Edgar Zilsel claims that science only emerged when capitalism emerged in Western Society because "The whole process was imbedded in the advance of early capitalistic society, which weakened collective-mindedness, magical thinking, and belief in authority and which furthered causal rational and quantitative thinking." (Zilsel 2003, 7) This created an environment in which two previously separated social groups could come into contact. These were the academically trained rational thinkers who were always members of the upper classes and what Zilsel calls "superior craftsmen". The academics possessed methodical intellectual training but not practical skills while the craftsmen were skilled in experimentation and causal research but lacked the methodical rational approach acquired from study of the classics.

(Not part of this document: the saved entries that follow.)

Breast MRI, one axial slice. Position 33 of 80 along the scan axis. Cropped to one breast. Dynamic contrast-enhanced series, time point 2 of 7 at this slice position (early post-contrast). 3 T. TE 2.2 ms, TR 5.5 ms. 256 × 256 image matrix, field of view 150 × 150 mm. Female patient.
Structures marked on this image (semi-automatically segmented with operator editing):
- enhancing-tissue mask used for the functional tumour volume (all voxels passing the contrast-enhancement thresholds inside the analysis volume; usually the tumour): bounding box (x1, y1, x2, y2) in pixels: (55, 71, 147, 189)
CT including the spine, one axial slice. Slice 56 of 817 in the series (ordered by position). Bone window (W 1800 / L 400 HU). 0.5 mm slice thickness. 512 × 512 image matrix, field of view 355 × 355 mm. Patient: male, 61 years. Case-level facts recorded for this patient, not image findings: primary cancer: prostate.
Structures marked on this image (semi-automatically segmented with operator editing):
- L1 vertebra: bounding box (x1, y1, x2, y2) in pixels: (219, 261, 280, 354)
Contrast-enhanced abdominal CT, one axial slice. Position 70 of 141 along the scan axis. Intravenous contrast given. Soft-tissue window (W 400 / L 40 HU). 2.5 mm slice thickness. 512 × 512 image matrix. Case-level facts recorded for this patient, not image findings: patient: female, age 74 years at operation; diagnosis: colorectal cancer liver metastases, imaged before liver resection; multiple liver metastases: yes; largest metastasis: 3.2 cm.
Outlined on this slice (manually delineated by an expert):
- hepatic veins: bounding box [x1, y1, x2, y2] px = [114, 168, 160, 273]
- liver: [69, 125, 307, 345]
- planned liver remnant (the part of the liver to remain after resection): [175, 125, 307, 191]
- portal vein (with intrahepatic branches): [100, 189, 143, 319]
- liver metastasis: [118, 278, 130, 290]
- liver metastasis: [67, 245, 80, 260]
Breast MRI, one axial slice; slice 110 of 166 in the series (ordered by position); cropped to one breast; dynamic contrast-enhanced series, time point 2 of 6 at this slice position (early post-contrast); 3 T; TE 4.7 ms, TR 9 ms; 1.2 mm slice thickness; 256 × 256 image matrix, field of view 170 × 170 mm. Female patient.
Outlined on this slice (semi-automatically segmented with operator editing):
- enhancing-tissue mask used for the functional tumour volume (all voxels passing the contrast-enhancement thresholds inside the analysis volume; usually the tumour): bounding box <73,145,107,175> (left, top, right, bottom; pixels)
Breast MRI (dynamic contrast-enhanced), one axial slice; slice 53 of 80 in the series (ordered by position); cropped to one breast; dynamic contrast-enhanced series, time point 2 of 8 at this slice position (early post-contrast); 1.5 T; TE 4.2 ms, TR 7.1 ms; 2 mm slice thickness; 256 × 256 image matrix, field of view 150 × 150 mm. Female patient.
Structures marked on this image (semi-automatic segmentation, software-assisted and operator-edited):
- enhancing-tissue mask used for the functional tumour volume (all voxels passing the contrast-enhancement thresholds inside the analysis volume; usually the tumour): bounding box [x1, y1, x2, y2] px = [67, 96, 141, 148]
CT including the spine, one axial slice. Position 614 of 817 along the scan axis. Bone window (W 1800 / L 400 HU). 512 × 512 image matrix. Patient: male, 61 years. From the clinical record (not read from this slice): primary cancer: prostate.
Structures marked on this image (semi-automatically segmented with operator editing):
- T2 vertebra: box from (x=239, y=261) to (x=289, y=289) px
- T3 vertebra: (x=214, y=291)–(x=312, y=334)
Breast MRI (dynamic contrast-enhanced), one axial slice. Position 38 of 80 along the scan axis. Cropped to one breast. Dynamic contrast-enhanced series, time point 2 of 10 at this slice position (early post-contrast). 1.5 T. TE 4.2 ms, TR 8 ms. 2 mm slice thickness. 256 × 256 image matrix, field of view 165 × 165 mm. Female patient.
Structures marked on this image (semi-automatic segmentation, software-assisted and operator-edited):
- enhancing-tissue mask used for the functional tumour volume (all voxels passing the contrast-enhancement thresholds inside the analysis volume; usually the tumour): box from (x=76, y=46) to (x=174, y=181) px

Zilsel supports his argument with a case study of William Gilbert who, in 1600 and five years before Francis Bacon's The Advancement of Learning, published the first printed book (on magnetism) written by an academically trained scholar based almost entirely on actual observation and experiment. Gilbert rejected authority when it differed from observation and rejected superstitious explanations for physical phenomena. Zilsel details the way in which Gilbert drew on the work of Robert Norman, a navigator and compass maker.
Zilsel also claims that the Renaissance artist-engineers and their like used "quantitative rules of thumb [that are] the forerunners of the physical laws of modern science".(Zilsel 2003, 14) Explaining the origins of modern scientific laws, Zilsel claims that "The law-metaphor originates in the bible" (Zilsel 2003, 109). That is, the concept of scientific laws has its origins in the biblical idea that human and existence nature is governed by laws decreed by God.
The editors of this collection of his work claim that at the time of his death Zilsel was working towards a book combining his claims on the origins of scientific laws with his thesis on the rise of science.
Zilsel, Edgar. 2003. The social origins of modern science. Edited by D. Raven, W. Krohn and R. S. Cohen, Boston studies in the philosophy of science ; v. 200. Dordrecht, Netherlands: Kluwer Academic Publishers.